Gary Bettman encaisse un revers majeur : le hockey québécois respire enfin

Gary Bettman encaisse un revers majeur : le hockey québécois respire enfin

William Petit Lemay
Le 2026-06-06
lnh gary bettman

La NCAA vient de poser un geste qui pourrait avoir des répercussions importantes sur tout l’écosystème du hockey nord-américain. Une décision qui touche directement le développement des jeunes joueurs, qui influence la LHJMQ et qui, à long terme, aura aussi un impact sur la LNH.

Depuis plusieurs mois, plusieurs intervenants du milieu du hockey s’inquiétaient du projet de la NCAA visant à faire démarrer le compteur d’admissibilité des athlètes dès la fin du secondaire ou à leur 19e anniversaire, selon la première éventualité.

Finalement, la NCAA a choisi de reculer.

L’organisation a annoncé que la période d’admissibilité de cinq ans débutera plutôt lors de l’inscription à temps plein dans un établissement scolaire ou au début de l’année académique suivant le 19e anniversaire du joueur.

Cette nuance peut sembler technique à première vue, mais elle change énormément de choses pour le hockey.

Pourquoi?

Tout simplement parce que le parcours des joueurs de hockey n’est pas le même que celui des athlètes de football, de basketball ou de baseball. Plusieurs jeunes passent d’abord par les rangs juniors avant de faire le saut vers le hockey universitaire américain.

C’est précisément ce que Bill Daly, commissaire adjoint de la LNH, expliquait récemment en affirmant que la ligue n’appuyait pas le projet initial de la NCAA.

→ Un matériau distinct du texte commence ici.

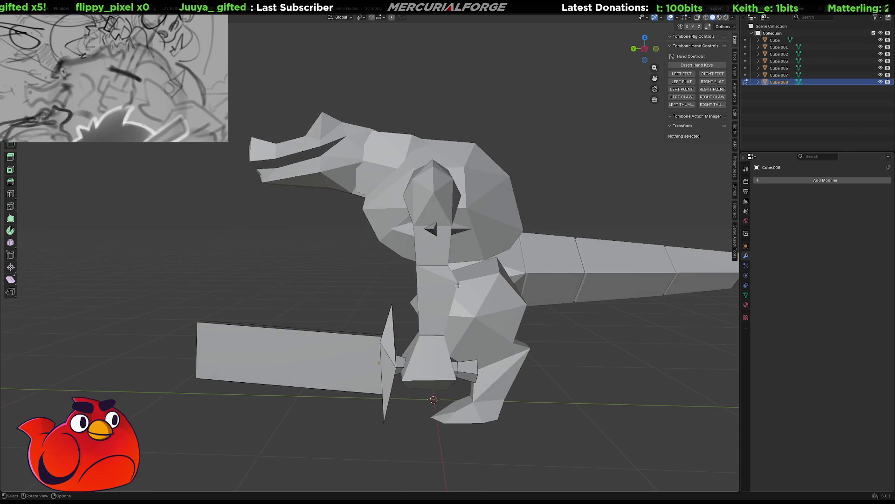
pyautogui.click(378, 362)
pyautogui.click(436, 258)
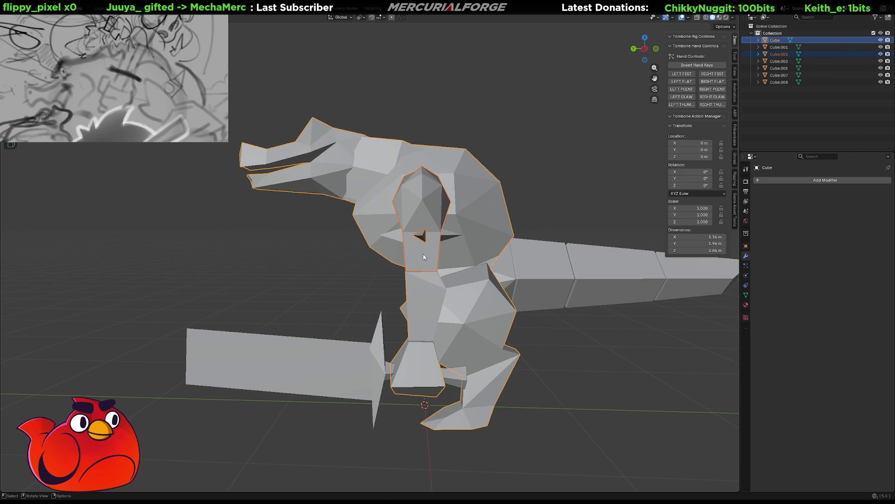
pyautogui.moveTo(423, 257)
pyautogui.mouseDown(button='middle')
pyautogui.moveTo(461, 274)
pyautogui.moveTo(375, 301)
pyautogui.moveTo(457, 294)
pyautogui.moveTo(377, 303)
pyautogui.moveTo(376, 356)
pyautogui.moveTo(398, 289)
pyautogui.moveTo(393, 298)
pyautogui.mouseUp(button='middle')
pyautogui.scroll(2, 377, 303)
pyautogui.scroll(2, 377, 303)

Gary Bettman partageait également cette inquiétude. Selon lui, une règle uniforme appliquée à tous les sports risquait de nuire à certains systèmes de développement déjà bien établis.

Dans ce dossier, la NCAA a finalement écouté les nombreuses voix provenant du monde du hockey.

Pour le Québec, cette nouvelle pourrait représenter un petit souffle d’air frais.

Depuis que la NCAA a ouvert ses portes aux joueurs provenant du hockey junior majeur canadien, plusieurs observateurs constatent une véritable migration des talents vers les universités américaines.

Les exemples se multiplient.

Émile Guité a choisi l’Université du New Hampshire. William Lacelle prendra la direction de l’Université du Nebraska-Omaha. Charlie Morrison poursuivra son parcours avec l’Université du Connecticut. Xavier Villeneuve a quant à lui choisi l’Université de Boston.

Cette tendance inquiète plusieurs personnes au sein de la LHJMQ.

Pendant longtemps, les meilleures années de développement des joueurs québécois se déroulaient presque exclusivement dans le circuit junior majeur. Aujourd’hui, la NCAA représente une option de plus en plus attrayante pour plusieurs jeunes espoirs.

C’est justement pourquoi cette modification réglementaire attire autant l’attention.

Un joueur peut maintenant continuer son développement junior sans voir sa fenêtre universitaire se refermer aussi rapidement qu’avec le projet initial. Cela offre davantage de flexibilité et permet aux ligues juniors canadiennes de conserver une partie de leur attrait.

Pour le hockey québécois, chaque saison supplémentaire passée dans la LHJMQ représente une occasion de garder davantage de talent à la maison, de maintenir un bon niveau de compétition et de favoriser le développement des jeunes joueurs devant les partisans d’ici.

La situation demeure tout de même complexe.

La NCAA continue d’exercer une attraction énorme auprès des espoirs. Les installations, les études, les ressources financières et la qualité du développement demeurent des arguments très convaincants.

Personne ne s’attend à voir l’exode des joueurs s’arrêter du jour au lendemain.

Par contre, cette décision démontre que la NCAA a entendu les préoccupations exprimées par la LNH, les ligues juniors canadiennes, USA Hockey et plusieurs autres acteurs importants du milieu.

Une chose est certaine : lorsque Gary Bettman, Bill Daly, les ligues juniors canadiennes et plusieurs organisations de développement parlent d’une seule voix, il devient difficile d’ignorer le message.

Cette fois, la NCAA a choisi d’ajuster son tir. Pour le hockey québécois, ce changement représente une rare bonne nouvelle dans un dossier où plusieurs craignaient de voir encore plus de jeunes talents quitter vers les États-Unis.